Testing the ROS Bridge

In order to test a ROS Bridge codelet, it is necessary to create a ROS test node. The following code is a simple node used to test the NavigationRosBridge discussed previously.

#include <ros/ros.h>
// Include the appropriate message headers for your test case
#include <geometry_msgs/Pose2D.h>

// Sending random points for navigation testing
#include <random>

// A simple call back to acknowledge receiving a message
void navigationCallback(const geometry_msgs::Pose2D::ConstPtr& msg) {
    ROS_INFO("Heard: Isaac is at X:%f, Y:%f, Theta: %f", msg->x, msg->y, msg->theta);
}

constexpr double pi = 3.14159265358979323846;

int main(int argc, char **argv) {
    // Select a random point to send as a goal pose
    std::random_device rd;
    std::mt19937_64 eng(rd());
    std::uniform_real_distribution<> dist_x(10, 30);
    std::uniform_real_distribution<> dist_y(10, 30);
    std::uniform_real_distribution<> dist_theta(-pi, pi);

    ros::init(argc, argv, "rosBridgeTest");

    ros::NodeHandle rosBridgeTestNode;

    // Channel to publish navigation requests to.
    // Replace with desired message and channel name for your test case
    ros::Publisher nav_pub = rosBridgeTestNode.advertise<geometry_msgs::Pose2D>("isaac_navigation2D_request", 1000);

    // Listen for pose/navigation updates.
    // Replace with desired message and channel name for your test case
    ros::Subscriber nav_sub = rosBridgeTestNode.subscribe("isaac_navigation2D_status", 1000, navigationCallback);

    // Send a message and check updates every ten seconds
    ros::Rate loop_rate(10);

    while (ros::ok()) {
        // Generate a random goal location
        geometry_msgs::Pose2D pose_msg;
        pose_msg.x = dist_x(eng);
        pose_msg.y = dist_y(eng);
        pose_msg.theta = dist_theta(eng);

        ROS_INFO("Sent: Move Isaac to  X:%f, Y:%f, Theta: %f", pose_msg.x, pose_msg.y, pose_msg.theta);
        nav_pub.publish(pose_msg);

        // Manually spin to check messages
        ros::spinOnce();

        loop_rate.sleep();
    }
    return 0;
}

Using a Custom ROS Package

To use a custom ROS package, you must first generate a custom workspace which contains the required packages. Refer to engine/build/scripts/ros_package_generation.sh for guidelines on how to create a custom package with the proper path structure. Once such a package exists, modify engine/build/workspace/ros.bzl to point to the new workspace.

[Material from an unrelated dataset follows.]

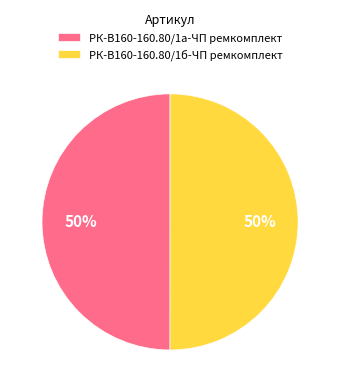

Do РК-В160-160.80/1б-ЧП ремкомплект and РК-В160-160.80/1а-ЧП ремкомплект together represent more than half of the pie?

Yes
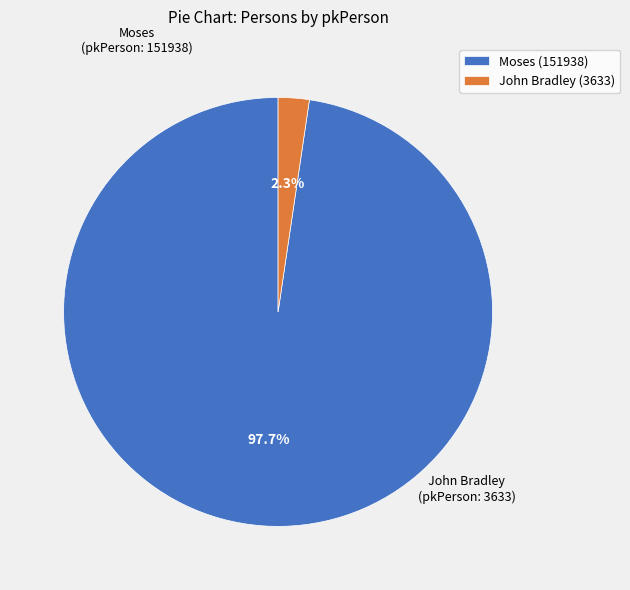

Do John Bradley (pkPerson: 3633) and Moses (pkPerson: 151938) together represent more than half of the pie?

Yes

Begin by commenting out the platform specific default package, which should be similar to the following:

isaac_new_http_archive(
    name = "isaac_ros_bridge_x86_64",
    build_file = clean_dep("//third_party:ros.BUILD"),
    sha256 = "b2a6c2373fe2f02f3896586fec0c11eea83dff432e65787f4fbc0ef82100070a",
    url = "https://developer.nvidia.com/isaac/download/third_party/ros_kinetic_x86_64.tar.gz",
)

Replace the platform-specific package with the following to point to the new workspace with the custom packages:

isaac_new_local_repository(
    name='isaac_ros_bridge_x86_64',
    path='path to the workspace',
    build_file = clean_dep("//third_party:ros.BUILD"),
)

The name and build_file fields in the new section must match those of the section being replaced.